Unfractionated bone marrow cells from one mouse were cultured in serum-free medium containing FGF-1. Both floating and attached cells were transferred to retronectin precoated dishes and infected with virus supernatant from MP34 cells stably transduced with pMY/GFP retrovirus. After 3-day infection, the green fluorescence protein-positive fraction was sorted and the cells were transplanted to lethally irradiated mice.
The experiments illustrated that the number of bone marrow-derived competitive repopulation units (CRUs) was increased from 600 to 9300 per mouse after a 3-week culture period with FGF-1. Following retroviral transduction of the expanded cells, the absolute number of sorted retrovirus-transduced CRUs was 4200. Using these retrovirus-transduced cells in noncompetitive reconstitution assay, we achieved radiation protection and long-term bone marrow reconstitution in 100% of the recipients with average myeloid and lymphoid chimerisms of 70% and 50%, respectively, even if we transplanted 150 recipients with cells derived from a single donor mouse.

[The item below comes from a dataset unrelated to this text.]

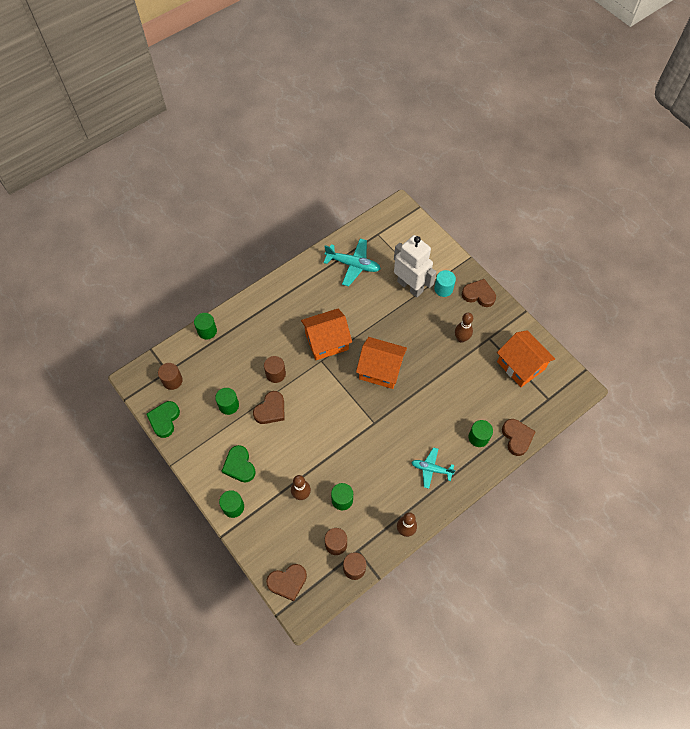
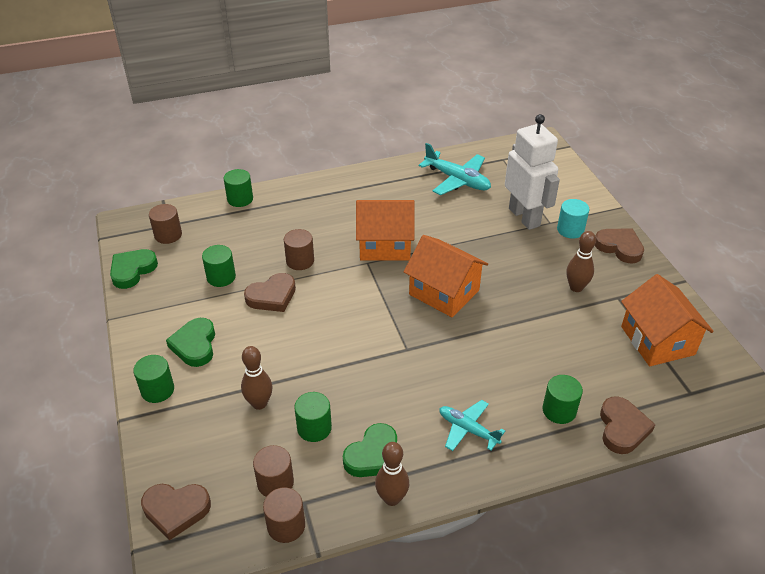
camera: 20 degrees right, 20 degrees down
none -> green heart [343,423,397,477]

In conclusion, FGF-1-expanded bone marrow cells constitute an excellent source of stem cells that could be used in a range of gene delivery protocols.
为了研究造血干细胞(HSCs)中感兴趣基因的功能以及实现成功的基因治疗,开发一种将基因高效导入造血干细胞的方法至关重要。在小鼠实验中,人们已通过修饰载体、给供体小鼠施用5-氟尿嘧啶(5-FU)、选择细胞因子组合以更好地维持干细胞的长期重建潜力等方式来提高转导效率。本研究的目的是检验使用成纤维细胞生长因子-1(FGF-1)扩增的骨髓细胞是否能为逆转录病毒基因导入造血干细胞提供更好的来源。

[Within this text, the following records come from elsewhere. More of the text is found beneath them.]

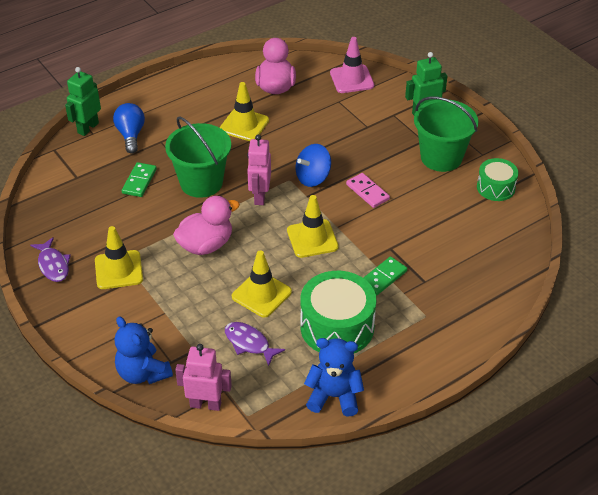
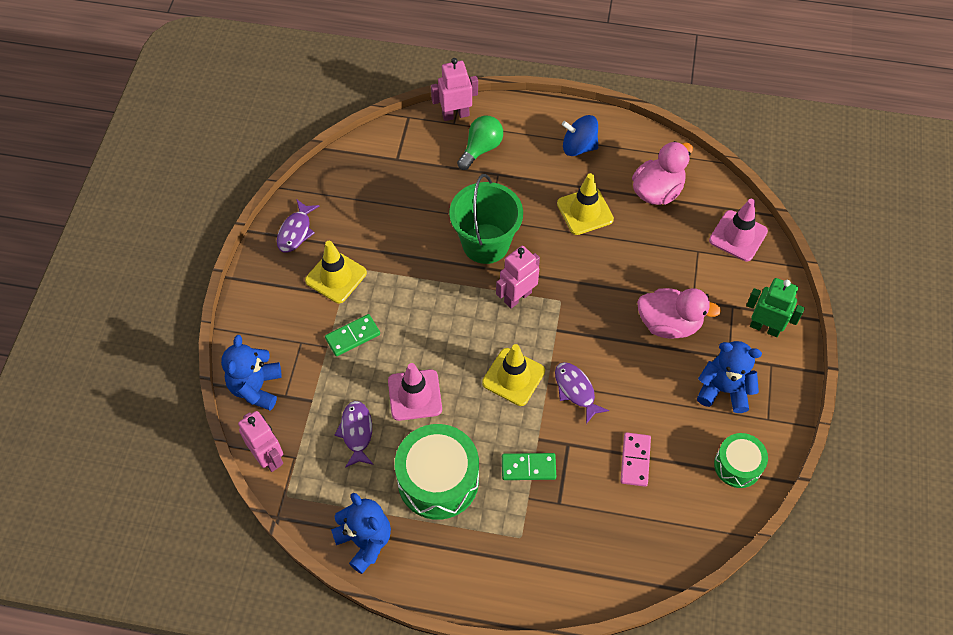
camera: 45 degrees right, 15 degrees up
green robot [65,67,101,136] -> pink robot [431,58,478,121]
blue light bulb [113,103,145,154] -> green light bulb [457,116,503,170]
green domino [122,162,157,197] -> green domino moved to [325,314,380,356]
pink duck [173,196,240,255] -> pink duck moved to [637,288,721,338]
yellow traffic cone [232,251,292,317] -> pink traffic cone [388,363,442,421]
blue spinning top [296,144,331,187] -> blue spinning top moved to [562,115,598,156]
pink domino [346,173,390,208] -> pink domino moved to [620,432,651,487]
green bucket [414,96,479,172] -> blue teddy bear [697,341,762,413]
none -> purple fish [555,362,609,424]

将一只小鼠的未分离骨髓细胞在含有FGF-1的无血清培养基中培养。将悬浮细胞和贴壁细胞转移至经纤连蛋白预包被的培养皿中,并用来自稳定转导了pMY/GFP逆转录病毒的MP34细胞的病毒上清液进行感染。感染3天后,对绿色荧光蛋白阳性部分进行分选,并将细胞移植到经致死剂量照射的小鼠体内。

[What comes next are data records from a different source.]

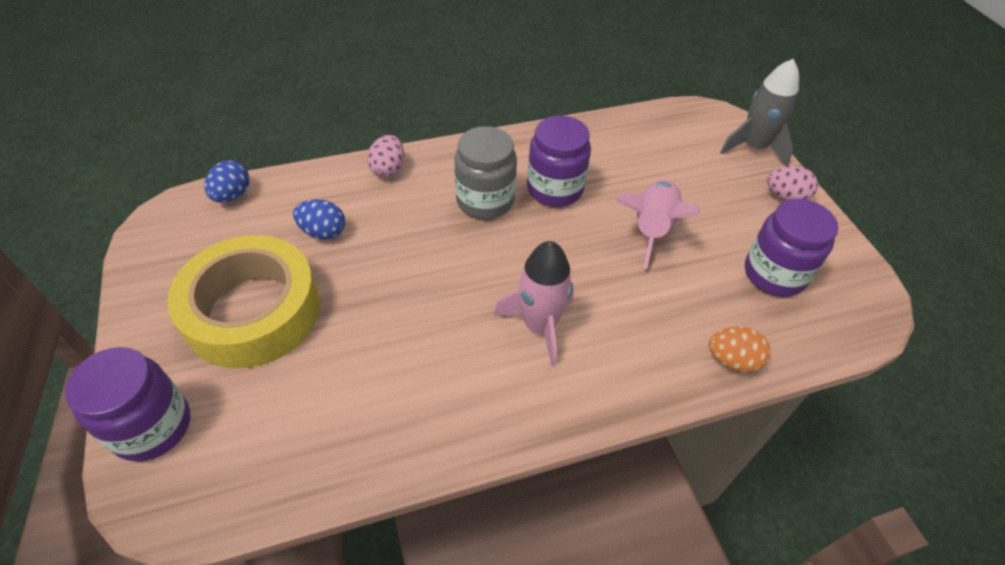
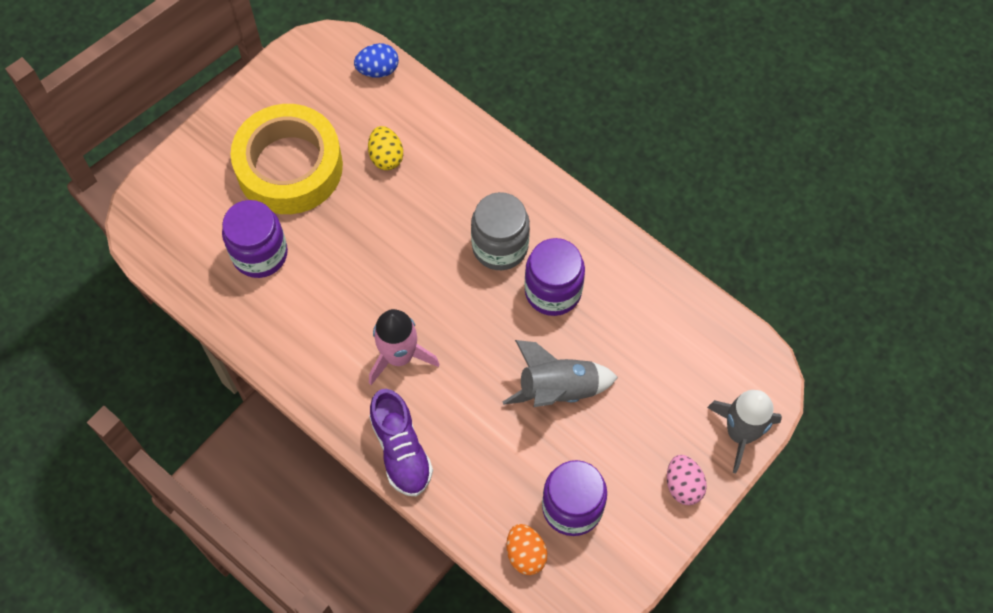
camera: 60 degrees right, 15 degrees up
purple jar [65,347,190,462] -> purple jar moved to [222,200,288,278]
blue egg [293,199,345,240] -> yellow egg [368,126,403,170]
pink egg [367,135,404,178] -> none
pink rocket [615,180,700,269] -> grey rocket [503,340,618,407]
orange egg [709,327,771,372] -> orange egg moved to [506,524,548,575]
none -> purple shoe [369,389,433,496]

实验表明,在使用FGF-1培养3周后,每只小鼠骨髓来源的竞争性重建单位(CRUs)数量从600增加到了9300。对扩增后的细胞进行逆转录病毒转导后,分选得到的逆转录病毒转导CRUs的绝对数量为4200。在非竞争性重建试验中使用这些逆转录病毒转导的细胞,即使我们用来自一只供体小鼠的细胞移植了150只受体小鼠,仍有100%的受体实现了辐射防护和长期骨髓重建,平均髓系和淋巴系嵌合率分别为70%和50%。
总之,FGF-1扩增的骨髓细胞构成了一种优秀的干细胞来源,可用于一系列基因递送方案。